Exercise details –
Please copy the uranium market report word for word, from "Commodities | Sep" to "and US$53/lb (long).".

Passage –
Start of Block

Commodities | Sep 17 2013
By Greg Peel
Uranium market participants gathered in London last week for the World Nuclear Association Annual Symposium and it appears, as is often the case when industry colleagues get together to gee each other up, that some buying interest emerged as a result.
Industry consultant TradeTech reports buyers returning to the market to exploit current low prices with demand emerging from both utilities and traders. Nevertheless, supply remains sufficient even at these levels and hence after five transactions totalling 600,000lbs of U3O8 equivalent, TradeTech’s spot price indicator managed only a US25c gain by week’s end to US$34.35/lb.
New demand has also emerged in the term market although no new transactions are reported. TradeTech’s term price indicators remain at US$38/lb (mid) and US$53/lb (long).
Ux Consulting’s annual summer survey of uranium suppliers and consumers has found that more than half of respondents believe the spot uranium price will still be in the current US$35-40/lb range by year end. Looking ahead five years, the greatest proportion (~30%) sees a spot price of US$50-60/lb, while around half of responses are spread across expectations from US$60-70/lb to US$90-100/lb.

End of Block

Items from a data source –

Start of Block

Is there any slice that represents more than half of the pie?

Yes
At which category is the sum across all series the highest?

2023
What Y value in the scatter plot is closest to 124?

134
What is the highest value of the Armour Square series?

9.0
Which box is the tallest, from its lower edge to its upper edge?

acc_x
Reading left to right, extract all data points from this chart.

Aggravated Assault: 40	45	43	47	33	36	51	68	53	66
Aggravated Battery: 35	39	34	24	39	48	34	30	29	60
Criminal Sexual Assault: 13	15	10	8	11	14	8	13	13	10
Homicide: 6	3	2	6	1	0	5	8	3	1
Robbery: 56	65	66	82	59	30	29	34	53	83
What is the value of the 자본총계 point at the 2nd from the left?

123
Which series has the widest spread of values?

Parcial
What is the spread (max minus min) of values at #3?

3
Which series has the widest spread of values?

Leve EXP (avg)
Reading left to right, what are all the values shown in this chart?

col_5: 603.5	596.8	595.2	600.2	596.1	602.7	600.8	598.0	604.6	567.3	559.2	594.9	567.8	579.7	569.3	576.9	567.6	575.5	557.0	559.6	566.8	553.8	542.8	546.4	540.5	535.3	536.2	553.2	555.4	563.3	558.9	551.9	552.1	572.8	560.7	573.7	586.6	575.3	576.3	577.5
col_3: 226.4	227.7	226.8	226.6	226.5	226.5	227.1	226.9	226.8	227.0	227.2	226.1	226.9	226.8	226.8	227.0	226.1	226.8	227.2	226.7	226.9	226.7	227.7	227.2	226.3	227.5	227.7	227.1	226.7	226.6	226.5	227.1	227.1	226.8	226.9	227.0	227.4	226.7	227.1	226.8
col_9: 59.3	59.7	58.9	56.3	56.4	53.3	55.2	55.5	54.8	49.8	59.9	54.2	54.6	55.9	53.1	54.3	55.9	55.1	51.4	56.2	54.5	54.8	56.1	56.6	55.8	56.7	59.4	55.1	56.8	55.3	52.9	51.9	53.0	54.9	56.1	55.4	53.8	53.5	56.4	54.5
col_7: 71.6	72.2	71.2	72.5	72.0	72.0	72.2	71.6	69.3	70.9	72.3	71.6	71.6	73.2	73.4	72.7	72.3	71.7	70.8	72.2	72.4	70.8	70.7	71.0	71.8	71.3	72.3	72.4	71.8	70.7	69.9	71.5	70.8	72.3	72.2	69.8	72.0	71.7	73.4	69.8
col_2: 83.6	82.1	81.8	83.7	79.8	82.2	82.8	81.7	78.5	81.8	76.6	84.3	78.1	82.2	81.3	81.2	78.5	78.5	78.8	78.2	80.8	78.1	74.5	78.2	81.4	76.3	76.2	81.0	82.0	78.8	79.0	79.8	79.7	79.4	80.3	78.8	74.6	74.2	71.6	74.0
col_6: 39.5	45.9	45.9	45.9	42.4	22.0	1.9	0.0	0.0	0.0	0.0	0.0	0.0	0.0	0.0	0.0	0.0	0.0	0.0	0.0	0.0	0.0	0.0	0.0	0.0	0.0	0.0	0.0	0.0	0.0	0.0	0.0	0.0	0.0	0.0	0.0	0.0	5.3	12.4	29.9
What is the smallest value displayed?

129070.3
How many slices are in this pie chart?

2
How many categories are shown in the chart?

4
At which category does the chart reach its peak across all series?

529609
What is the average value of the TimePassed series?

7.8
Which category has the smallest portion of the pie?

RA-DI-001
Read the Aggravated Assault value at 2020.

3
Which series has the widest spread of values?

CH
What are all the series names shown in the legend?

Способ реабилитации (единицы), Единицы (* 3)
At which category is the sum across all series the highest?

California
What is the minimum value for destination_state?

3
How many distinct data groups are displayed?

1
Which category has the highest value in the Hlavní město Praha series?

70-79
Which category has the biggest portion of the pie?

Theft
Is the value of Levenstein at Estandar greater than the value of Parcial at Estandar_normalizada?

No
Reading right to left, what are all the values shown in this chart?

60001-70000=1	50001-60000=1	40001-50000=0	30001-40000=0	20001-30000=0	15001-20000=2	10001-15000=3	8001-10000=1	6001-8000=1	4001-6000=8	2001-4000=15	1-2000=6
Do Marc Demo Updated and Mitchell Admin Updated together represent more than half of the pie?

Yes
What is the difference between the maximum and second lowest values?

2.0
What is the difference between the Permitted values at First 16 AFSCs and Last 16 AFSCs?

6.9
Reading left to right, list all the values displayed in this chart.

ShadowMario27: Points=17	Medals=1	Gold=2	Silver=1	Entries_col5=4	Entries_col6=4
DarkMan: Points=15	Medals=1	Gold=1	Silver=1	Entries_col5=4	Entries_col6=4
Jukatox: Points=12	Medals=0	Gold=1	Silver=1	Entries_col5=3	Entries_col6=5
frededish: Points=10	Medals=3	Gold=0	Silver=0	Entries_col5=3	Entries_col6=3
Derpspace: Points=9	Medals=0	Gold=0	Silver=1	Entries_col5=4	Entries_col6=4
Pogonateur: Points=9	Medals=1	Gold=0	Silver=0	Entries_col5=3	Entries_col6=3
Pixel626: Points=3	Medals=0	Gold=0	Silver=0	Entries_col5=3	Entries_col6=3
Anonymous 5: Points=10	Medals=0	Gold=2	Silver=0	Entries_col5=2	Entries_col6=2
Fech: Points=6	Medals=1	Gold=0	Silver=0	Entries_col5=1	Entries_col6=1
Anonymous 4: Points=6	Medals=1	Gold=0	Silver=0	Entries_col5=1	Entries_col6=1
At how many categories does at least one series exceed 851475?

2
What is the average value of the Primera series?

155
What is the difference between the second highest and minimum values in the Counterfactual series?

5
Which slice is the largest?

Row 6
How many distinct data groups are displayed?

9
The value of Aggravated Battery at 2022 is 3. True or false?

End of Block

Written solution –
Commodities | Sep 17 2013
By Greg Peel
Uranium market participants gathered in London last week for the World Nuclear Association Annual Symposium and it appears, as is often the case when industry colleagues get together to gee each other up, that some buying interest emerged as a result.
Industry consultant TradeTech reports buyers returning to the market to exploit current low prices with demand emerging from both utilities and traders. Nevertheless, supply remains sufficient even at these levels and hence after five transactions totalling 600,000lbs of U3O8 equivalent, TradeTech’s spot price indicator managed only a US25c gain by week’s end to US$34.35/lb.
New demand has also emerged in the term market although no new transactions are reported. TradeTech’s term price indicators remain at US$38/lb (mid) and US$53/lb (long).